*** Data to process ***

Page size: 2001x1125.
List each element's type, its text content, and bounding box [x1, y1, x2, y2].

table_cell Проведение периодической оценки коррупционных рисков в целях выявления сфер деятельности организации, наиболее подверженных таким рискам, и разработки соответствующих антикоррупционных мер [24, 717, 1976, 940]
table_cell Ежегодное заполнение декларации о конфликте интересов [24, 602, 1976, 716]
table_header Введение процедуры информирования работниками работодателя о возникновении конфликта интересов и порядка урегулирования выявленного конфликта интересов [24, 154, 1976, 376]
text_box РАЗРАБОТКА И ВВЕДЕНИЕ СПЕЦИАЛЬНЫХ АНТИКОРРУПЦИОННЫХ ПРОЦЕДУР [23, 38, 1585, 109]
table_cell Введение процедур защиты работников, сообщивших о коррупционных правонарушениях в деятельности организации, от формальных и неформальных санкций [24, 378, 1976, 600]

*** End of Data to process ***
*** Data to process ***

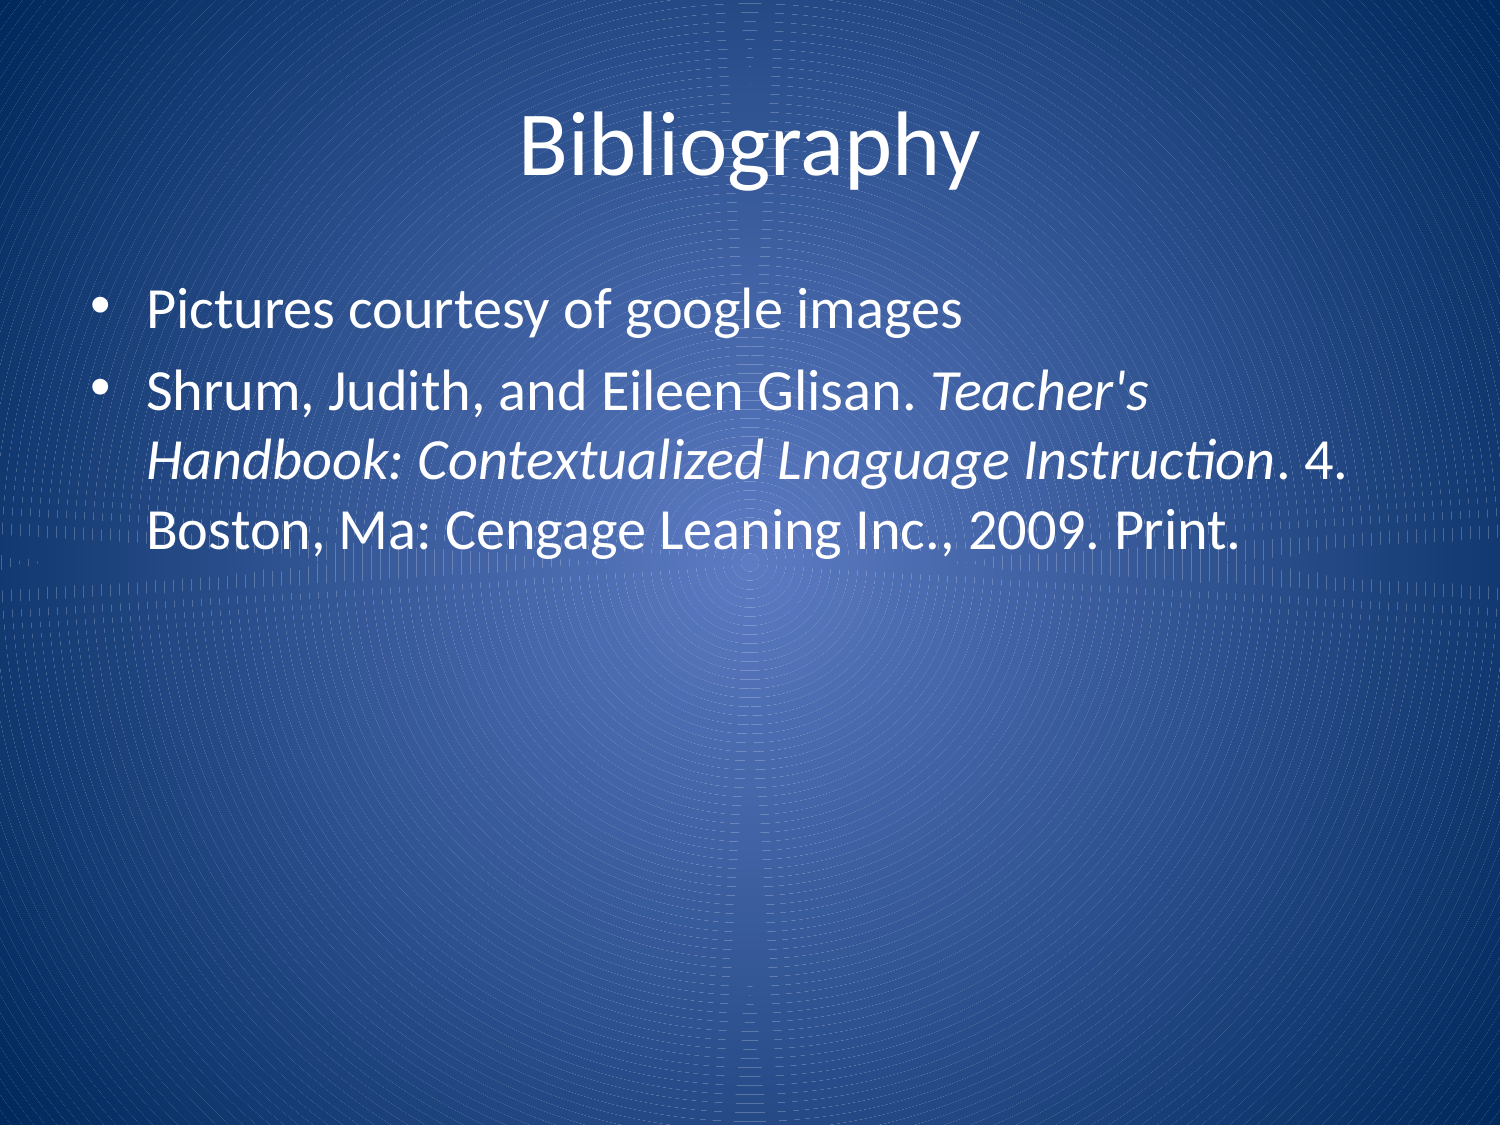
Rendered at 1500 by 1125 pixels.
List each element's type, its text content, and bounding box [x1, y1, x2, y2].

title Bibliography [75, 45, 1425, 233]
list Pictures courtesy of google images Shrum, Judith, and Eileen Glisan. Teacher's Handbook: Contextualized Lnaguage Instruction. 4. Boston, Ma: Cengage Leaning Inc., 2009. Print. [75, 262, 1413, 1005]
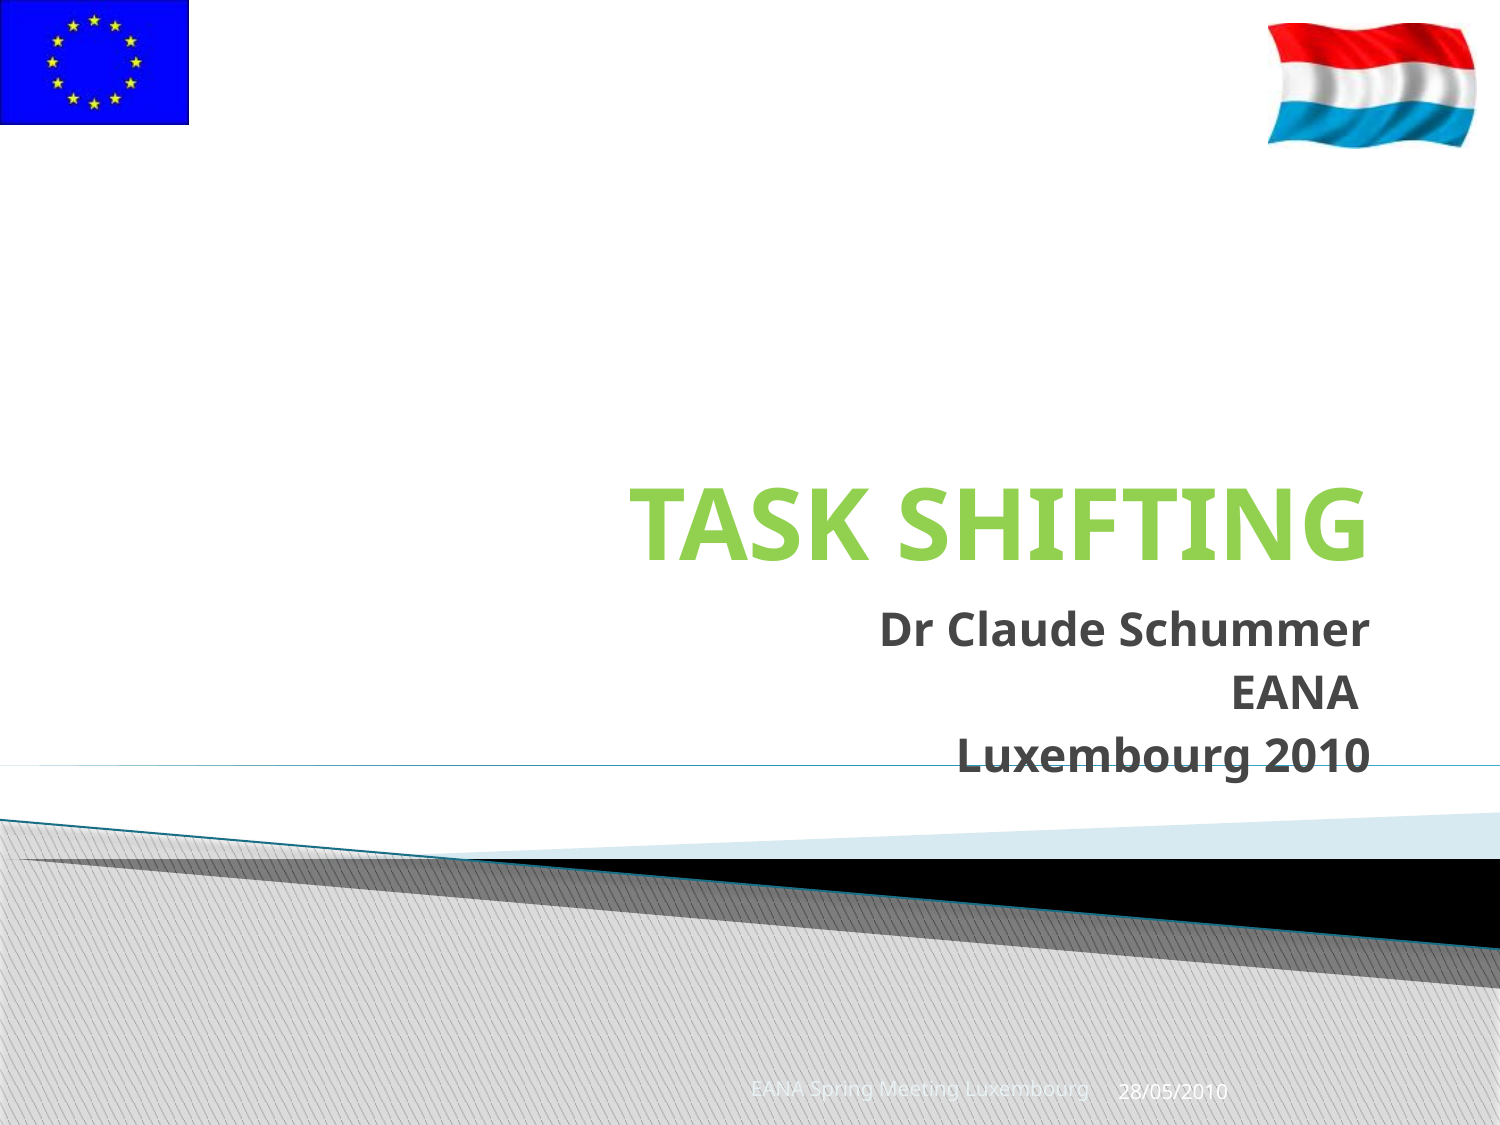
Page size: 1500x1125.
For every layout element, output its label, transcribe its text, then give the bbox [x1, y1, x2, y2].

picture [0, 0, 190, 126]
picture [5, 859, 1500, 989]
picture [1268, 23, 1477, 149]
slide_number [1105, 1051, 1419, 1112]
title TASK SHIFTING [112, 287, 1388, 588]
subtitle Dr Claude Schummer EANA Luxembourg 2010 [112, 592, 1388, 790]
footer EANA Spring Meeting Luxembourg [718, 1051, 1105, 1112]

*** End of Data to process ***

— Problem statement —
What number of lines above include the string "Page"? State it and nothing else.

— Solution below —
2